Questions about performance differences between recursion and tail recursion

Here is a Fibonacci code implementation, divided into recursion and tail recursion

-module(fib).

-compile(export_all).

%% Tail recursion
fib1(N) -> fib1(N, 0, 1).
fib1(0, A, _) -> A;
fib1(N, A, B) -> fib1(N - 1, B, A + B).

%% Recursion
fib2(0) -> 0;
fib2(1) -> 1;
fib2(N) -> fib2(N - 1) + fib2(N - 2).

Run two functions

Erlang/OTP 25 [erts-13.1.2] [source] [64-bit] [smp:8:8] [ds:8:8:10] [async-threads:1][jit:ns]

Eshell V13.1.2  (abort with ^G)
1> c(fib).
{ok, fib}
2> tiemr:tc(fun() -> fib:fib1(50) end).
{0,12586269025}
3> tiemr:tc(fun() -> fib:fib2(50) end).
{132362547,12586269025}
4>

Why is the performance of the two functions so much worse and i also see no significant change in fib2 memory at run time. Is there any optimization?

On Windwos 10 LTSC

1 Like

fib2 uses a lot more function calls. fib1(10) calls fib1 about 12 times if I counted properly (fib1(10), fib1(10, 0, 1), fib1(9, 1, 1), fib1(8, 1, 2), etc.) while fib2 calls fib2(10), fib2(9), fib2(8), fib2(8), fib2(7), fib2(7), fib2(6), etc.). The difference is in the algorithm, not in tail or non-tail recursion.

3 Likes

You are right. I’m such a fool

2 Likes

Since you did this from the shell, you have measured the interpreter, not compiled code.

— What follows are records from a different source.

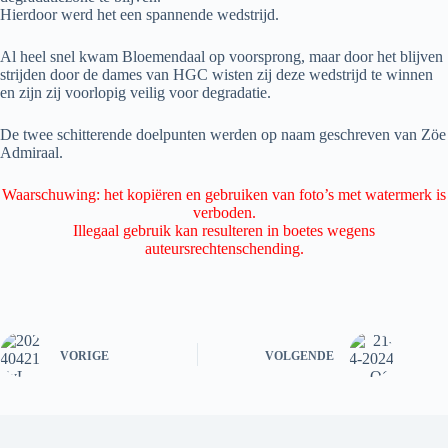
Hierdoor werd het een spannende wedstrijd.
Al heel snel kwam Bloemendaal op voorsprong, maar door het blijven
strijden door de dames van HGC wisten zij deze wedstrijd te winnen
en zijn zij voorlopig veilig voor degradatie.
De twee schitterende doelpunten werden op naam geschreven van Zöe
Admiraal.
Waarschuwing: het kopiëren en gebruiken van foto’s met watermerk is
verboden.
Illegaal gebruik kan resulteren in boetes wegens
auteursrechtenschending.
VORIGE
VOLGENDE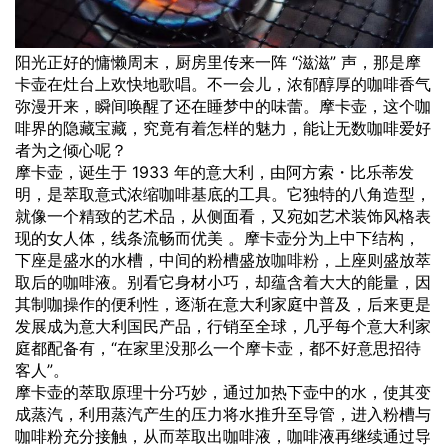
阳光正好的慵懒周末，厨房里传来一阵 “滋滋” 声，那是摩
卡壶在灶台上欢快地歌唱。不一会儿，浓郁醇厚的咖啡香气
弥漫开来，瞬间唤醒了还在睡梦中的味蕾。摩卡壶，这个咖
啡界的隐藏宝藏，究竟有着怎样的魅力，能让无数咖啡爱好
者为之倾心呢？
摩卡壶，诞生于 1933 年的意大利，由阿方索・比乐蒂发
明，是萃取意式浓缩咖啡基底的工具。它独特的八角造型，
就像一个精致的艺术品，从侧面看，又宛如艺术装饰风格表
现的女人体，线条流畅而优美 。摩卡壶分为上中下结构，
下座是盛水的水槽，中间的粉槽盛放
咖啡粉
，上座则盛放萃
取后的咖啡液。别看它身材小巧，却蕴含着大大的能量，因
其制咖操作的便利性，逐渐在意大利家庭中普及，后来更是
发展成为意大利国民产品，行销至全球，几乎每个意大利家
庭都配备有，“在家里没那么一个摩卡壶，都不好意思招待
客人”。
摩卡壶的萃取原理十分巧妙，通过加热下壶中的水，使其变
成蒸汽，利用蒸汽产生的压力将水推升至导管，进入粉槽与
咖啡粉充分接触，从而萃取出咖啡液，咖啡液再继续通过导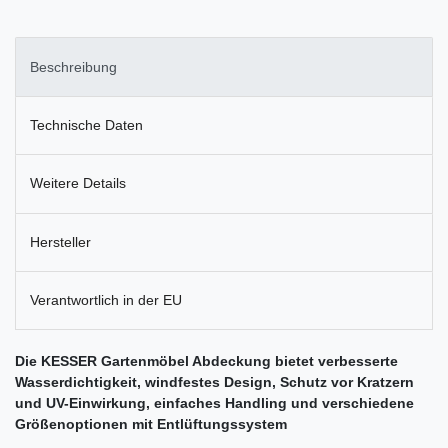
Beschreibung
Technische Daten
Weitere Details
Hersteller
Verantwortlich in der EU
Die KESSER Gartenmöbel Abdeckung bietet verbesserte
Wasserdichtigkeit, windfestes Design, Schutz vor Kratzern
und UV-Einwirkung, einfaches Handling und verschiedene
Größenoptionen mit Entlüftungssystem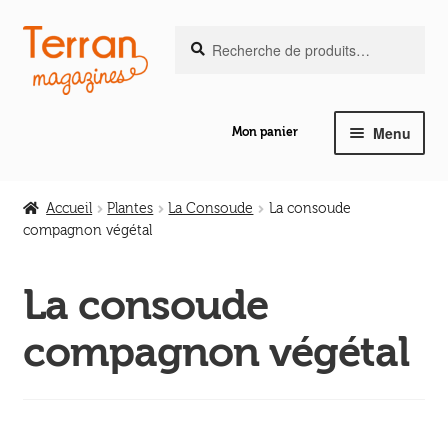
Recherche
Aller
Aller
Recherche
pour :
à
au
la
contenu
navigation
Menu
Mon panier
Ouvrir
Notre magazine de vannerie
le
Accueil
Plantes
La Consoude
La consoude
menu
compagnon végétal
Ouvrir
enfant
Abeilles en liberté
le
La consoude
menu
Ouvrir
enfant
Les ouvrages
compagnon végétal
le
menu
Ouvrir
enfant
Les outils
le
menu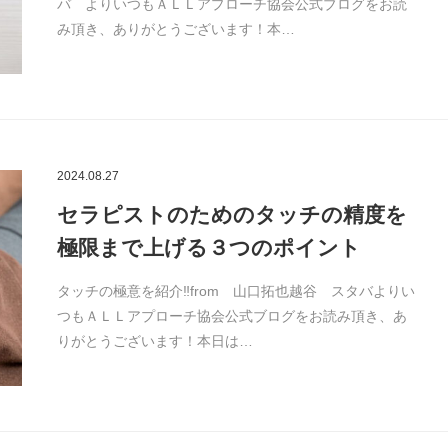
バ よりいつもＡＬＬアプローチ協会公式ブログをお読
み頂き、ありがとうございます！本…
2024.08.27
セラピストのためのタッチの精度を
極限まで上げる３つのポイント
タッチの極意を紹介‼︎from 山口拓也越谷 スタバよりい
つもＡＬＬアプローチ協会公式ブログをお読み頂き、あ
りがとうございます！本日は…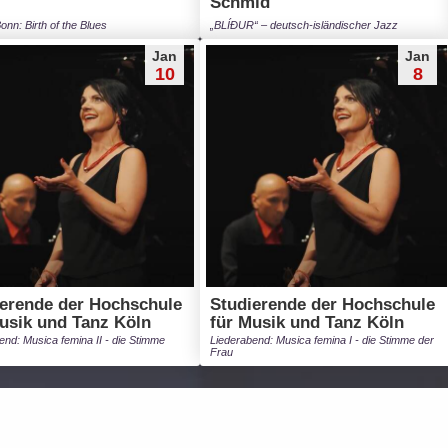
Schmid
onn: Birth of the Blues
„BLÍÐUR“ – deutsch-isländischer Jazz
Jan
Jan
10
8
erende der Hochschule
Studierende der Hochschule
usik und Tanz Köln
für Musik und Tanz Köln
end: Musica femina II - die Stimme
Liederabend: Musica femina I - die Stimme der
Frau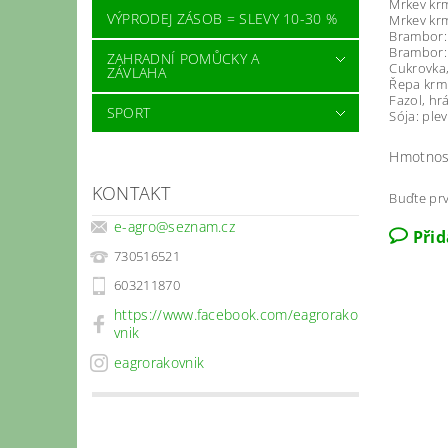
Mrkev krm
VÝPRODEJ ZÁSOB = SLEVY 10-30 %
Mrkev krm
Brambor: 
Brambor: 
ZAHRADNÍ POMŮCKY A
Cukrovka,
ZÁVLAHA
Řepa krmn
Fazol, hrá
SPORT
Sója: plev
Hmotnos
KONTAKT
Buďte prv
e-agro
@
seznam.cz
Při
730516521
603211870
https://www.facebook.com/eagrorako
vnik
eagrorakovnik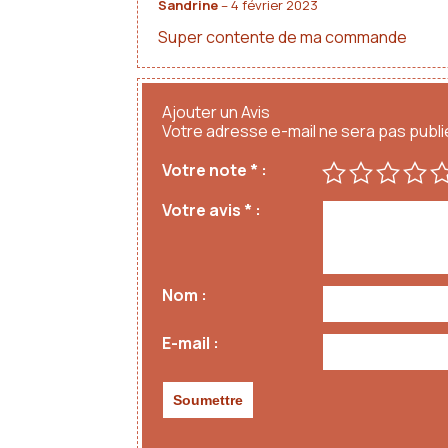
Sandrine
–
4 février 2023
Super contente de ma commande
Ajouter un Avis
Votre adresse e-mail ne sera pas publi
Votre note
*
Votre avis
*
Nom
E-mail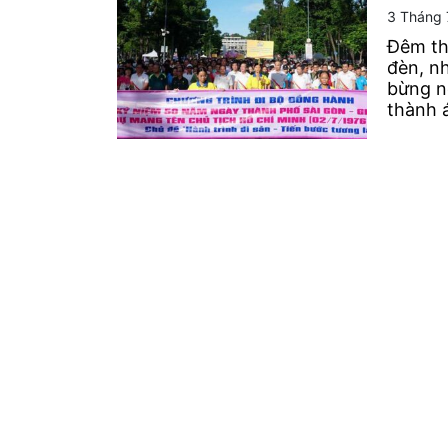
3 Tháng 
Đêm th
đèn, n
bừng nở
thành 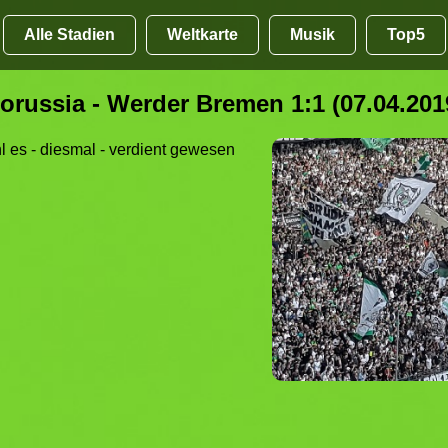
Alle Stadien
Weltkarte
Musik
Top5
orussia - Werder Bremen 1:1 (07.04.201
 es - diesmal - verdient gewesen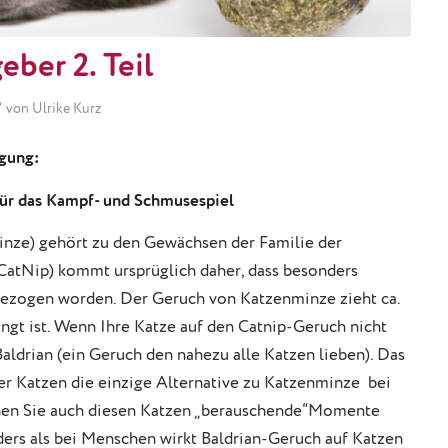
eber 2. Teil
/
von
Ulrike Kurz
igung:
für das Kampf- und Schmusespiel
inze) gehört zu den Gewächsen der Familie der
atNip) kommt ursprüglich daher, dass besonders
ezogen worden. Der Geruch von Katzenminze zieht ca.
ngt ist. Wenn Ihre Katze auf den Catnip-Geruch nicht
aldrian (ein Geruch den nahezu alle Katzen lieben). Das
er Katzen die einzige Alternative zu Katzenminze bei
nen Sie auch diesen Katzen „berauschende“Momente
ers als bei Menschen wirkt Baldrian-Geruch auf Katzen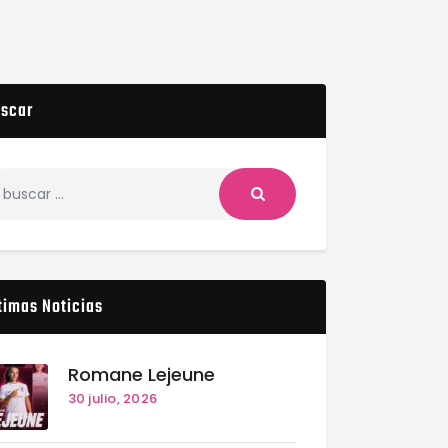
scar
timas Noticias
Romane Lejeune
30 julio, 2026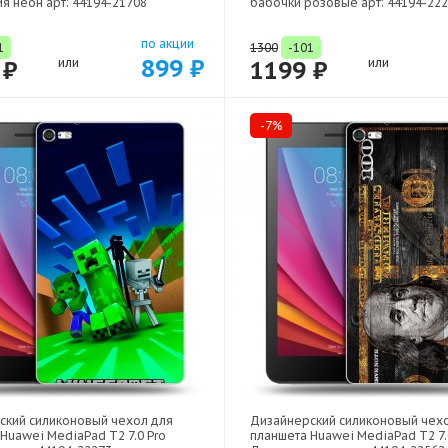
я неон арт: 44194-21708
бабочки розовые арт: 44194-22
по акции
1
1300
-101
899 ₽
 ₽
или
1199 ₽
или
-7%
ский силиконовый чехол для
Дизайнерский силиконовый чех
Huawei MediaPad T2 7.0 Pro
планшета Huawei MediaPad T2 7.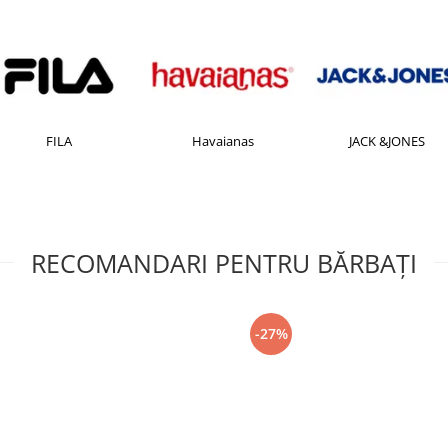
FILA
Havaianas
JACK &JONES
RECOMANDARI PENTRU BĂRBAŢI
-27%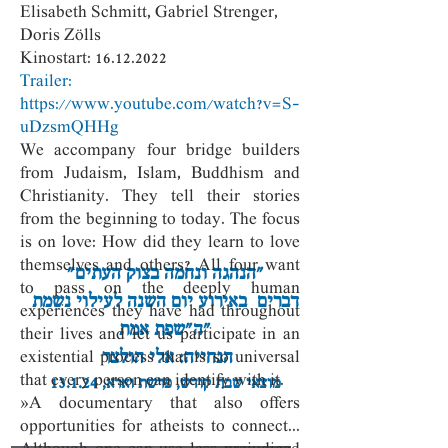
Elisabeth Schmitt, Gabriel Strenger,
Doris Zölls
Kinostart: 16.12.2022
Trailer:
https://www.youtube.com/watch?v=S-
uDzsmQHHg
We accompany four bridge builders
from Judaism, Islam, Buddhism and
Christianity. They tell their stories
from the beginning to today. The focus
is on love: How did they learn to love
themselves and others? All four want
"הנהגה ונחמה בצוק העתים"
to pass on the deeply human
דברים באירוע יום השנה לעילוי נשמת
experiences they have had throughout
ה"שפת אמת"
their lives and let us participate in an
הנחייה: אלי הולצר
existential process that is so universal
that every person can identify with it.
מוצאי שבת קודש, פרשת וארא, 13.1.24
»A documentary that also offers
opportunities for atheists to connect...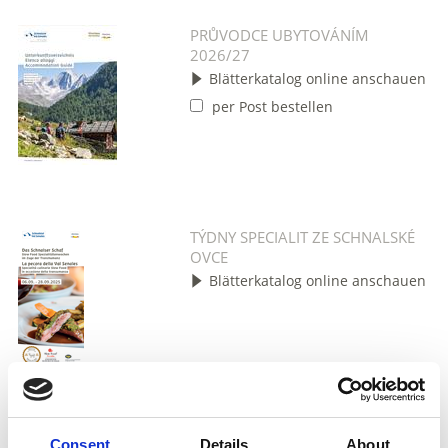
PRŮVODCE UBYTOVÁNÍM
2026/27
Blätterkatalog online anschauen
per Post bestellen
TÝDNY SPECIALIT ZE SCHNALSKÉ
OVCE
Blätterkatalog online anschauen
TURISTICKÝ ODZNAK
per Post bestellen
Consent
Details
About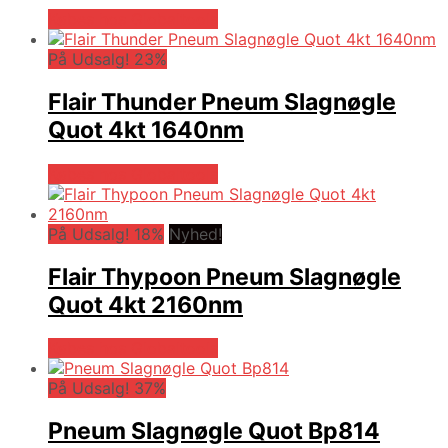
Købes hos Globaltools
På Udsalg! 23%
Flair Thunder Pneum Slagnøgle
Quot 4kt 1640nm
Købes hos Globaltools
På Udsalg! 18%
Nyhed!
Flair Thypoon Pneum Slagnøgle
Quot 4kt 2160nm
Købes hos Globaltools
På Udsalg! 37%
Pneum Slagnøgle Quot Bp814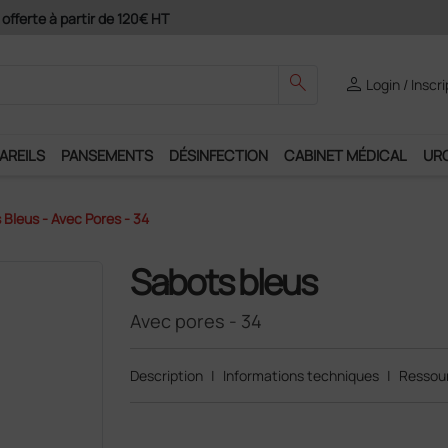
ement 4X avec Paypal
search
person
Login / Inscr
AREILS
PANSEMENTS
DÉSINFECTION
CABINET MÉDICAL
UR
Bleus - Avec Pores - 34
Sabots bleus
Avec pores - 34
Description
|
Informations techniques
|
Ressour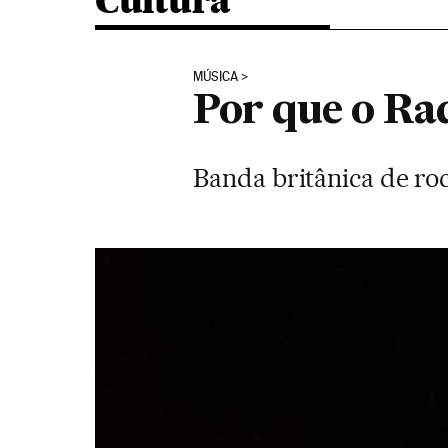
Cultura
MÚSICA
Por que o Ra
Banda britânica de roc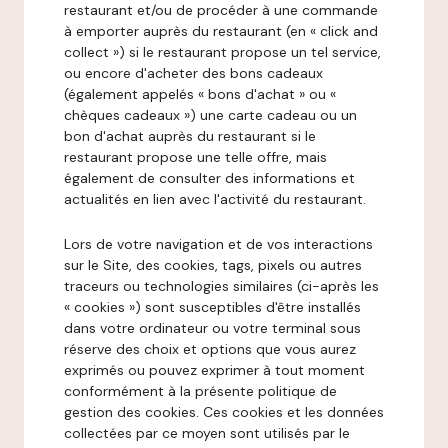
restaurant et/ou de procéder à une commande
à emporter auprès du restaurant (en « click and
collect ») si le restaurant propose un tel service,
ou encore d'acheter des bons cadeaux
(également appelés « bons d'achat » ou «
chèques cadeaux ») une carte cadeau ou un
bon d'achat auprès du restaurant si le
restaurant propose une telle offre, mais
également de consulter des informations et
actualités en lien avec l'activité du restaurant.
Lors de votre navigation et de vos interactions
sur le Site, des cookies, tags, pixels ou autres
traceurs ou technologies similaires (ci-après les
« cookies ») sont susceptibles d'être installés
dans votre ordinateur ou votre terminal sous
réserve des choix et options que vous aurez
exprimés ou pouvez exprimer à tout moment
conformément à la présente politique de
gestion des cookies. Ces cookies et les données
collectées par ce moyen sont utilisés par le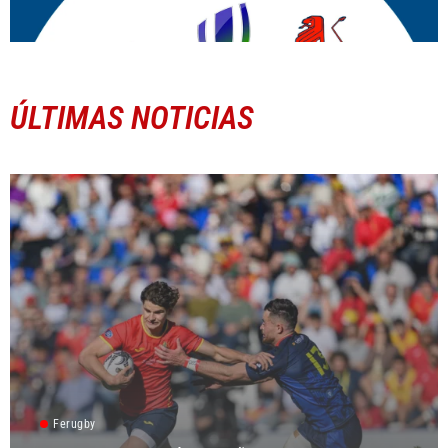
ÚLTIMAS NOTICIAS
Ferugby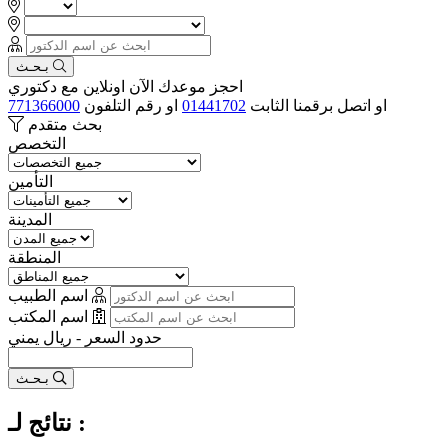
بـحـث
احجز موعدك الآن اونلاين مع دكتوري
او اتصل برقمنا الثابت
01441702
او رقم التلفون
771366000
بحث متقدم
التخصص
التأمين
المدينة
المنطقة
اسم الطبيب
اسم المكتب
حدود السعر - ريال يمني
بـحـث
نتائج لـ :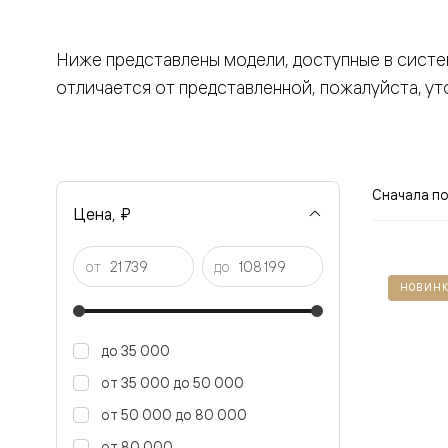
Вельвет 
рифлени
Рифт —
Ниже представлены модели, доступные в сист
натураль
отличается от представленной, пожалуйста, ут
шпон
Софтфор
плавные
формы
Из
массива
Сначала п
Палаццо
Цена, ₽
Антик
Шарм
Лигнум
от
до
Тоскана
Эго
НОВИНК
Из
алюмини
и стекла
до 35 000
Двери
Формато
от 35 000 до 50 000
Перегор
Формато
от 50 000 до 80 000
Двери
от 80 000
Мозаик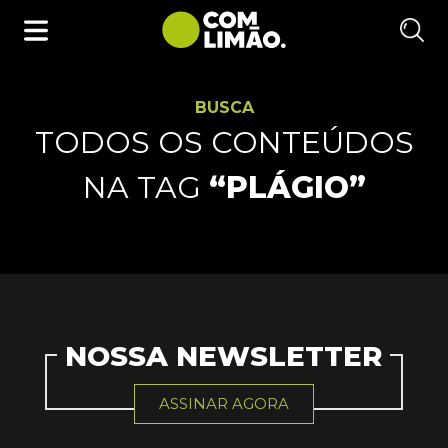
BUSCA
TODOS OS CONTEÚDOS
NA TAG
“PLÁGIO”
NOSSA NEWSLETTER
ASSINAR AGORA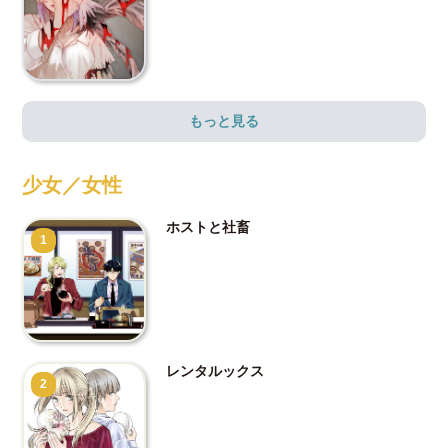
もっと見る
少女／女性
ホストと社畜
1
レンタルックス
2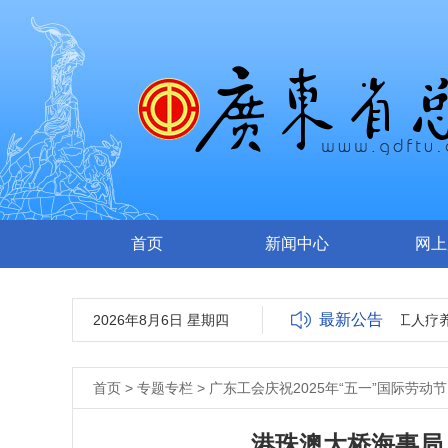
首页
新闻中心
网上
最新公告
2026年8月6日 星期四
广东省工人医院(广东省工人疗养院)
首页
>
专题专栏
>
广东工会庆祝2025年“五一”国际劳动节
港珠澳大桥海事局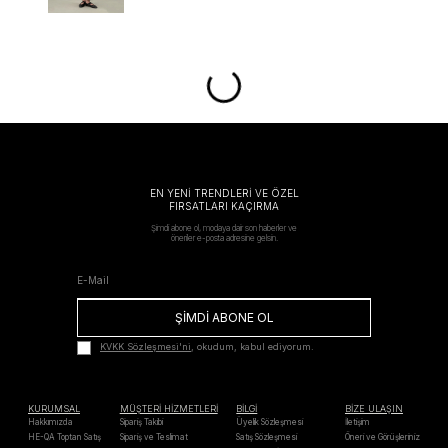
EN YENİ TRENDLERİ VE ÖZEL
FIRSATLARI KAÇIRMA
Şimdi abone ol, modaya dair son haberler ve
öneriler e-posta adresine gelsin.
ŞİMDİ ABONE OL
KVKK Sözleşmesi'ni
, okudum, kabul ediyorum.
KURUMSAL
MÜŞTERİ HİZMETLERİ
BİLGİ
BİZE ULAŞIN
Hakkımızda
Sipariş Takibi
Üyelik Sözleşmesi
İletişim
HE-QA Toptan Satış
Sipariş ve Teslimat
Satış Sözleşmesi
Öneri ve Görüşleriniz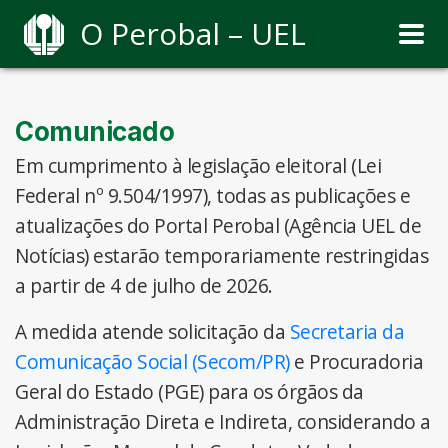
O Perobal – UEL
Comunicado
Em cumprimento à legislação eleitoral (Lei
Federal nº 9.504/1997), todas as publicações e
atualizações do Portal Perobal (Agência UEL de
Notícias) estarão temporariamente restringidas
a partir de 4 de julho de 2026.
A medida atende solicitação da
Secretaria da
Comunicação Social (Secom/PR)
e Procuradoria
Geral do Estado (PGE) para os órgãos da
Administração Direta e Indireta, considerando a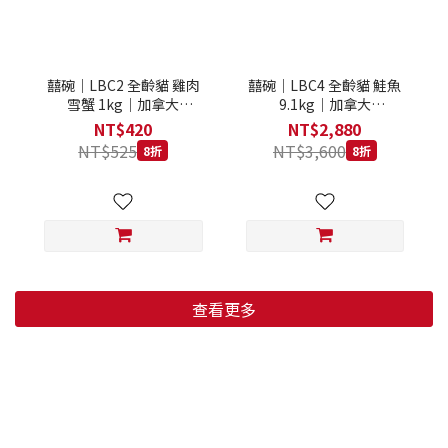
囍碗｜LBC2 全齡貓 雞肉
囍碗｜LBC4 全齡貓 鮭魚
雪蟹 1kg｜加拿大
9.1kg｜加拿大
Loveabowl 天然無穀糧 1
Loveabowl 天然無穀糧
NT$420
NT$2,880
公斤 成貓 無穀貓飼料
9.1公斤 成貓 無穀貓飼料
NT$525
NT$3,600
8折
8折
查看更多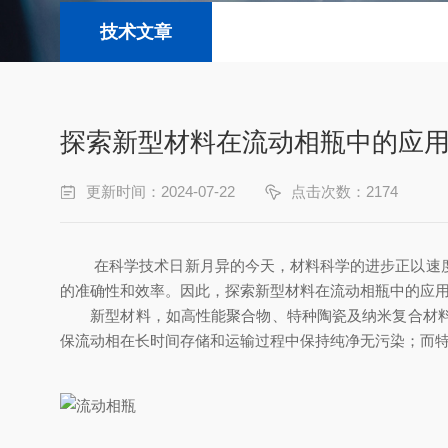
技术文章
探索新型材料在流动相瓶中的应
更新时间：2024-07-22
点击次数：2174
在科学技术日新月异的今天，材料科学的进步正以速度推
的准确性和效率。因此，探索新型材料在流动相瓶中的应
新型材料，如高性能聚合物、特种陶瓷及纳米复合材料等
保流动相在长时间存储和运输过程中保持纯净无污染；而特种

Since the time for fib1(50) is 0, you seem to have a timer granularity problem. It should not take zero time. You should write code that loops over your test function in a tight loop, and maybe also in linear code (to diminish the loop overhead) to make the time measurable.

IIRC the timer on Windows has (have had) much coarser granularity than on Linux.

Also, the first time you run a function like this, it causes garbage collections that expand the heap and warm up caches. The second and later runs are therefore often much faster and in general the number you are interested in.

There are existing benchmark frameworks that do all this for you. I have temporarily forgotten names…

4 Likes

erlperf

4 Likes